Required tasks –
[1] Return each line of the entries that contains the word "correct", treating uppercase and lowercase as different.
[2] Resume the passage on Kubernetes cluster bin packing, writing on from its final sentence.

Document section –
***
Cluster Bin Packing: How efficiently are you packing Pods onto nodes? This metric compares requested resources versus the allocatable resources of nodes. If everyone asks for tiny slices, Kubernetes might schedule too many pods per node and cause contention; if everyone asks for huge slices that they don’t use, nodes sit half-empty in practice. Good bin packing requires accurate requests and a mix of workloads that complement each other’s usage patterns. The challenge is that if some pods have no requests (BestEffort), the scheduler might over-pack the node (since it thinks those pods cost nothing) leading to runtime issues. On the flip side, too conservative requests under-fill nodes. The goal is to aim for high utilization without overload – something achievable only if requests correlate to real usage. One warning from the field: clusters with lots of BestEffort pods can trick you into thinking the nodes are underutilized (since requested vs allocatable looks low), tempting you to scale down nodes. But if you do, you could suddenly evict those BestEffort pods and disrupt apps . In essence, misleading bin packing data due to bad requests can cause false optimization moves. Proper requests give you accurate bin packing metrics so you know when you truly have excess capacity.
***
Material for the task –
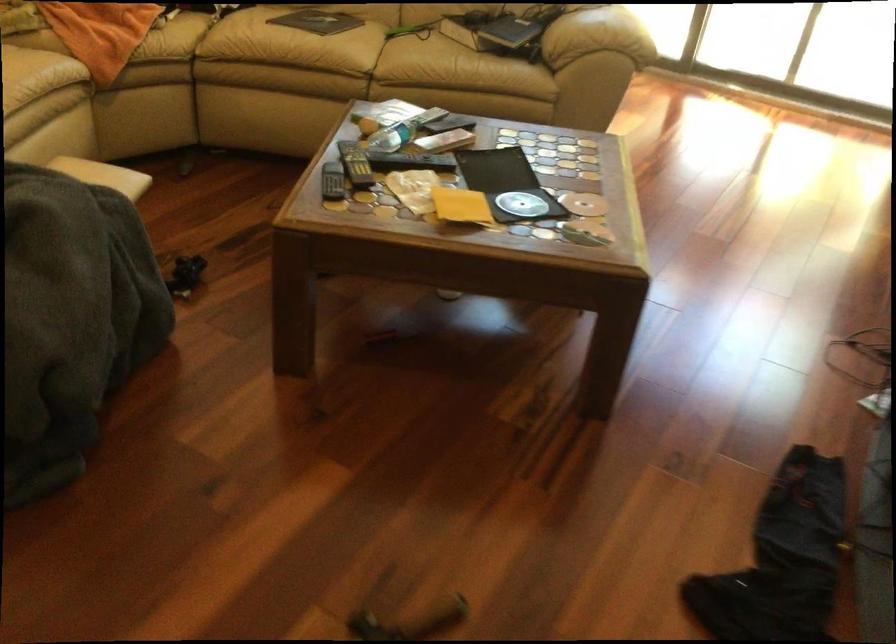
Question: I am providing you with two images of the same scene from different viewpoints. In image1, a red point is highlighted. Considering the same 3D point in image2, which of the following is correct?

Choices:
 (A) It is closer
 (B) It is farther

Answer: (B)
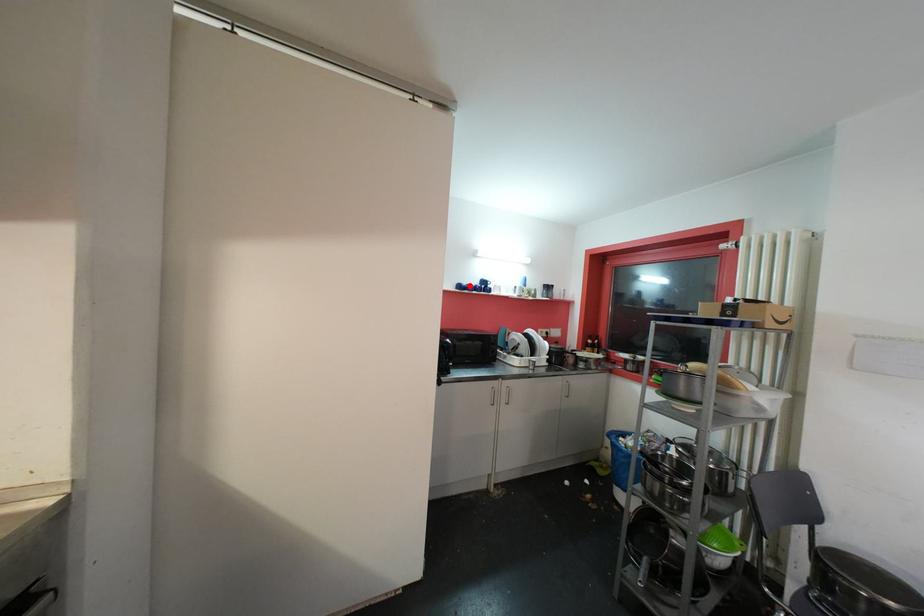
***
Results of the exercise –
[1]
Question: I am providing you with two images of the same scene from different viewpoints. In image1, a red point is highlighted. Considering the same 3D point in image2, which of the following is correct?

[2]
Discount Coverage: This one is slightly beyond Kubernetes configs – it’s about using cloud provider discounts (like Spot instances or reserved instances/commitments) to reduce costs. The FinOps tie-in here is that after you’ve minimized waste with the first three signals, you should also pay less for the capacity you do need. Kubernetes doesn’t manage this directly, but top teams leverage it heavily. The report noted Elite teams use Spot VMs and long-term commitments 16× more than low performers . This FinOps practice means your cluster’s actual spend is optimized, not just the utilization. While discount coverage isn’t about requests/limits per se, it’s part of FinOps excellence to combine efficient resource usage with smart purchasing. For example, if you rightsize and free up 30% of your cluster, you might downscale those nodes or move some workloads to cheaper Spot instances – saving real dollars. The key is that rightsizing is often the first step; only then can you correctly size your commitments and confidently use Spot for non-critical loads.

In summary, the production challenge is aligning technical resource management with financial outcomes. Misconfigurations like all-Pods BestEffort or chronically inflated requests undermine both reliability and cost efficiency. Conversely, doing things right – setting accurate requests, using limits judiciously, enabling autoscalers – leads to stable apps and optimal cloud bills. Next, we’ll deep dive into why some misconfigurations (like tiny CPU limits or no requests) cause the specific problems they do, and later we’ll compile a checklist of best practices to achieve FinOps excellence in Kubernetes.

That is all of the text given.